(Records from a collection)
▼
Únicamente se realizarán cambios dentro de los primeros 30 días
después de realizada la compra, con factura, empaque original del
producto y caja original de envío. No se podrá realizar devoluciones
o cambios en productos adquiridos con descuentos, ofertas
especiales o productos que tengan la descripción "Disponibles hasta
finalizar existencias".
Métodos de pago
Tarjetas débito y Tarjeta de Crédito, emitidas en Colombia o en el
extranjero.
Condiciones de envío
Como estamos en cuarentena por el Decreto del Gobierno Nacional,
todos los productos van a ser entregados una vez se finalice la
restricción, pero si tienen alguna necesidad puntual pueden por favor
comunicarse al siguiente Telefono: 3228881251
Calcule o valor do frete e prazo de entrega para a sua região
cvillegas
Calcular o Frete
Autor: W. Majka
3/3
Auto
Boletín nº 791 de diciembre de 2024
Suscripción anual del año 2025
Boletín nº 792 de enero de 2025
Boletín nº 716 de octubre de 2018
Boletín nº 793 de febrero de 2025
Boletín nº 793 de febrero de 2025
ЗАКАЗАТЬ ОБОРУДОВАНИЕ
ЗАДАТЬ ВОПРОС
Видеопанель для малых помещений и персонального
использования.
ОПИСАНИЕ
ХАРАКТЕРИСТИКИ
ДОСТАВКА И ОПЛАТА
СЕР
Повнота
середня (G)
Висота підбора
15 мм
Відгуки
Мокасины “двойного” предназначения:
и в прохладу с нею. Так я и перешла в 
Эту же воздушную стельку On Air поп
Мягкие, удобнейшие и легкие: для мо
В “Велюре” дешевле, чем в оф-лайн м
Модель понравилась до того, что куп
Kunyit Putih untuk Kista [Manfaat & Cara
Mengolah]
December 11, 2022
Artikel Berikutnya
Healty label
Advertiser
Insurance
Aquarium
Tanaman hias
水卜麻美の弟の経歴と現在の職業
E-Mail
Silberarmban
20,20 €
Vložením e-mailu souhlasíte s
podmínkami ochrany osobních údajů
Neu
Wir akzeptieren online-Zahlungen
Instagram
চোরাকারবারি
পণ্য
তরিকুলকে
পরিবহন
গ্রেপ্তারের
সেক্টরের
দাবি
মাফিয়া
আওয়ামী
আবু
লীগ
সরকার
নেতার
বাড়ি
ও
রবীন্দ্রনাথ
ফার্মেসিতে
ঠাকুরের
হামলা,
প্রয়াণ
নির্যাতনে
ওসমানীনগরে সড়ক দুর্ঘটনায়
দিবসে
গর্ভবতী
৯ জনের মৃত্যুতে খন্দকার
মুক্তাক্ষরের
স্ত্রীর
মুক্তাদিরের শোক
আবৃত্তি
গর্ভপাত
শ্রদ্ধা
▲
How to complete this task: The lines in the entries above that carry the word "envío" must be copied.

Solution for this exercise:
producto y caja original de envío. No se podrá realizar devoluciones
Condiciones de envío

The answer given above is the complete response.